BRIEF → Copy out all of the lines below word for word.

[Excerpt from a dataset]
* begin *
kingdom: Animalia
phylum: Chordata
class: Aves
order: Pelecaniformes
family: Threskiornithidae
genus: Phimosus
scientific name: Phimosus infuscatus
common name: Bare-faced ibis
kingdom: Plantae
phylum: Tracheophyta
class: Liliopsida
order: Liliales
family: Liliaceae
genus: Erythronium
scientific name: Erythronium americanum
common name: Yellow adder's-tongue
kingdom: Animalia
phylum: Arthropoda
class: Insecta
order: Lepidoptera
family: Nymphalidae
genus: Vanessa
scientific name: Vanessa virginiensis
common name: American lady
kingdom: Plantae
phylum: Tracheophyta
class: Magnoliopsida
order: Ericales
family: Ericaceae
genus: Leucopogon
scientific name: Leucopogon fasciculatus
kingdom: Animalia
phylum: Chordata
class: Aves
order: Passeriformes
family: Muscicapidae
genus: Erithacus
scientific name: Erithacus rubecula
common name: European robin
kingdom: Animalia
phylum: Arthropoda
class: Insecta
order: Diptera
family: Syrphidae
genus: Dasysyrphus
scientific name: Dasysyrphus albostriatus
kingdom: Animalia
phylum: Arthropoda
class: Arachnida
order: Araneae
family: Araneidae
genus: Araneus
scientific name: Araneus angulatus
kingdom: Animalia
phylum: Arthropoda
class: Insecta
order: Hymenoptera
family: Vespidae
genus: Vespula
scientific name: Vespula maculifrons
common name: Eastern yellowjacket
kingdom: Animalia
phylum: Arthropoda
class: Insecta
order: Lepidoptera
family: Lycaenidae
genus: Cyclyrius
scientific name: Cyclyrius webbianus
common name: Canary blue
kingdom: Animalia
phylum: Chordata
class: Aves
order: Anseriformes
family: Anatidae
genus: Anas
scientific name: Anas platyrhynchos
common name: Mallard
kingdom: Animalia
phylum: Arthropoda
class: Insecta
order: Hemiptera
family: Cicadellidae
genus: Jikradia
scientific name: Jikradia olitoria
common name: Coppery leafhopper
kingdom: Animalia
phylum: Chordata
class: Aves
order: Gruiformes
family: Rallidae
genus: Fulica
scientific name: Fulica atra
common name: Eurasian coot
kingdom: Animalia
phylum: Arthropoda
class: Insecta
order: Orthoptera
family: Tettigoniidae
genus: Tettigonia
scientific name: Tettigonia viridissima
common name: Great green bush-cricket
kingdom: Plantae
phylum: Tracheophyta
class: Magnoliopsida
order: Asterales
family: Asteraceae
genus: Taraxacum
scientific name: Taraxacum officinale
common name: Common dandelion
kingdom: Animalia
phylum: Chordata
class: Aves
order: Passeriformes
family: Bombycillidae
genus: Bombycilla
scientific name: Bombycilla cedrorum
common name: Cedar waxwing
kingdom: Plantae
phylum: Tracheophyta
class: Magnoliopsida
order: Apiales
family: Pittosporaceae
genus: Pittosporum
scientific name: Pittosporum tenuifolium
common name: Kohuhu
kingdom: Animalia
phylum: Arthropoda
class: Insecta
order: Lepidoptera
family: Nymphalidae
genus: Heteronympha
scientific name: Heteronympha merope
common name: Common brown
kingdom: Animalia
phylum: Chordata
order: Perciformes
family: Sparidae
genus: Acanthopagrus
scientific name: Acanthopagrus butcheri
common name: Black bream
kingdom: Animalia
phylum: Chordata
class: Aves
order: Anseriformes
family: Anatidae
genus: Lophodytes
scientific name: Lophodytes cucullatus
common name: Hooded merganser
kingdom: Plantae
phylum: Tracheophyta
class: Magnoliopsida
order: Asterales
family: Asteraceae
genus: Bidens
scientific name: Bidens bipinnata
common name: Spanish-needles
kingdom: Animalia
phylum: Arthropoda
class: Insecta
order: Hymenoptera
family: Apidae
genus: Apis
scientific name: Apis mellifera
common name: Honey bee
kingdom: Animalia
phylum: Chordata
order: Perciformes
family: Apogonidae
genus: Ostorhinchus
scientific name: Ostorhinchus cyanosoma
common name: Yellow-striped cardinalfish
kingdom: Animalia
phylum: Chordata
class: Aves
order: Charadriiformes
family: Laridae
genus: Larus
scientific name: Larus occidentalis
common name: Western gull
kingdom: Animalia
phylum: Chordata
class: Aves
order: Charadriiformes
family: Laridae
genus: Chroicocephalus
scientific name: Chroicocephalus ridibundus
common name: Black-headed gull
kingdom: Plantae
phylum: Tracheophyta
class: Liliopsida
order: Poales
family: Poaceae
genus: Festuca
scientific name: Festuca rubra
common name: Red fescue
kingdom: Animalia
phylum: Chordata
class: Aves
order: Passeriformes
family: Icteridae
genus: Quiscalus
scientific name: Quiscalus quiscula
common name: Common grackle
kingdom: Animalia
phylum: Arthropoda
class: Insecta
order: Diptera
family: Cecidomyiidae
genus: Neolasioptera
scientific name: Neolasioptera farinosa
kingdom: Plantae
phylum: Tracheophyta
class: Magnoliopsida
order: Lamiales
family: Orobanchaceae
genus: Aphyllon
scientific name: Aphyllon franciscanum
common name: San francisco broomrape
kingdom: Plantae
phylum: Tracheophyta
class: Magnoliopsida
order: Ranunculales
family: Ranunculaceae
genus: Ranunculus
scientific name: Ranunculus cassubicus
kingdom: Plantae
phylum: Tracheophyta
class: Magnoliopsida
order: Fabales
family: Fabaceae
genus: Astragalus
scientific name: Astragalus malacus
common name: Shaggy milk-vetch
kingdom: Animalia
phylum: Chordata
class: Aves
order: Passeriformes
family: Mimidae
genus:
* end *
RIGHT ANSWER →
kingdom: Animalia
phylum: Chordata
class: Aves
order: Pelecaniformes
family: Threskiornithidae
genus: Phimosus
scientific name: Phimosus infuscatus
common name: Bare-faced ibis
kingdom: Plantae
phylum: Tracheophyta
class: Liliopsida
order: Liliales
family: Liliaceae
genus: Erythronium
scientific name: Erythronium americanum
common name: Yellow adder's-tongue
kingdom: Animalia
phylum: Arthropoda
class: Insecta
order: Lepidoptera
family: Nymphalidae
genus: Vanessa
scientific name: Vanessa virginiensis
common name: American lady
kingdom: Plantae
phylum: Tracheophyta
class: Magnoliopsida
order: Ericales
family: Ericaceae
genus: Leucopogon
scientific name: Leucopogon fasciculatus
kingdom: Animalia
phylum: Chordata
class: Aves
order: Passeriformes
family: Muscicapidae
genus: Erithacus
scientific name: Erithacus rubecula
common name: European robin
kingdom: Animalia
phylum: Arthropoda
class: Insecta
order: Diptera
family: Syrphidae
genus: Dasysyrphus
scientific name: Dasysyrphus albostriatus
kingdom: Animalia
phylum: Arthropoda
class: Arachnida
order: Araneae
family: Araneidae
genus: Araneus
scientific name: Araneus angulatus
kingdom: Animalia
phylum: Arthropoda
class: Insecta
order: Hymenoptera
family: Vespidae
genus: Vespula
scientific name: Vespula maculifrons
common name: Eastern yellowjacket
kingdom: Animalia
phylum: Arthropoda
class: Insecta
order: Lepidoptera
family: Lycaenidae
genus: Cyclyrius
scientific name: Cyclyrius webbianus
common name: Canary blue
kingdom: Animalia
phylum: Chordata
class: Aves
order: Anseriformes
family: Anatidae
genus: Anas
scientific name: Anas platyrhynchos
common name: Mallard
kingdom: Animalia
phylum: Arthropoda
class: Insecta
order: Hemiptera
family: Cicadellidae
genus: Jikradia
scientific name: Jikradia olitoria
common name: Coppery leafhopper
kingdom: Animalia
phylum: Chordata
class: Aves
order: Gruiformes
family: Rallidae
genus: Fulica
scientific name: Fulica atra
common name: Eurasian coot
kingdom: Animalia
phylum: Arthropoda
class: Insecta
order: Orthoptera
family: Tettigoniidae
genus: Tettigonia
scientific name: Tettigonia viridissima
common name: Great green bush-cricket
kingdom: Plantae
phylum: Tracheophyta
class: Magnoliopsida
order: Asterales
family: Asteraceae
genus: Taraxacum
scientific name: Taraxacum officinale
common name: Common dandelion
kingdom: Animalia
phylum: Chordata
class: Aves
order: Passeriformes
family: Bombycillidae
genus: Bombycilla
scientific name: Bombycilla cedrorum
common name: Cedar waxwing
kingdom: Plantae
phylum: Tracheophyta
class: Magnoliopsida
order: Apiales
family: Pittosporaceae
genus: Pittosporum
scientific name: Pittosporum tenuifolium
common name: Kohuhu
kingdom: Animalia
phylum: Arthropoda
class: Insecta
order: Lepidoptera
family: Nymphalidae
genus: Heteronympha
scientific name: Heteronympha merope
common name: Common brown
kingdom: Animalia
phylum: Chordata
order: Perciformes
family: Sparidae
genus: Acanthopagrus
scientific name: Acanthopagrus butcheri
common name: Black bream
kingdom: Animalia
phylum: Chordata
class: Aves
order: Anseriformes
family: Anatidae
genus: Lophodytes
scientific name: Lophodytes cucullatus
common name: Hooded merganser
kingdom: Plantae
phylum: Tracheophyta
class: Magnoliopsida
order: Asterales
family: Asteraceae
genus: Bidens
scientific name: Bidens bipinnata
common name: Spanish-needles
kingdom: Animalia
phylum: Arthropoda
class: Insecta
order: Hymenoptera
family: Apidae
genus: Apis
scientific name: Apis mellifera
common name: Honey bee
kingdom: Animalia
phylum: Chordata
order: Perciformes
family: Apogonidae
genus: Ostorhinchus
scientific name: Ostorhinchus cyanosoma
common name: Yellow-striped cardinalfish
kingdom: Animalia
phylum: Chordata
class: Aves
order: Charadriiformes
family: Laridae
genus: Larus
scientific name: Larus occidentalis
common name: Western gull
kingdom: Animalia
phylum: Chordata
class: Aves
order: Charadriiformes
family: Laridae
genus: Chroicocephalus
scientific name: Chroicocephalus ridibundus
common name: Black-headed gull
kingdom: Plantae
phylum: Tracheophyta
class: Liliopsida
order: Poales
family: Poaceae
genus: Festuca
scientific name: Festuca rubra
common name: Red fescue
kingdom: Animalia
phylum: Chordata
class: Aves
order: Passeriformes
family: Icteridae
genus: Quiscalus
scientific name: Quiscalus quiscula
common name: Common grackle
kingdom: Animalia
phylum: Arthropoda
class: Insecta
order: Diptera
family: Cecidomyiidae
genus: Neolasioptera
scientific name: Neolasioptera farinosa
kingdom: Plantae
phylum: Tracheophyta
class: Magnoliopsida
order: Lamiales
family: Orobanchaceae
genus: Aphyllon
scientific name: Aphyllon franciscanum
common name: San francisco broomrape
kingdom: Plantae
phylum: Tracheophyta
class: Magnoliopsida
order: Ranunculales
family: Ranunculaceae
genus: Ranunculus
scientific name: Ranunculus cassubicus
kingdom: Plantae
phylum: Tracheophyta
class: Magnoliopsida
order: Fabales
family: Fabaceae
genus: Astragalus
scientific name: Astragalus malacus
common name: Shaggy milk-vetch
kingdom: Animalia
phylum: Chordata
class: Aves
order: Passeriformes
family: Mimidae
genus:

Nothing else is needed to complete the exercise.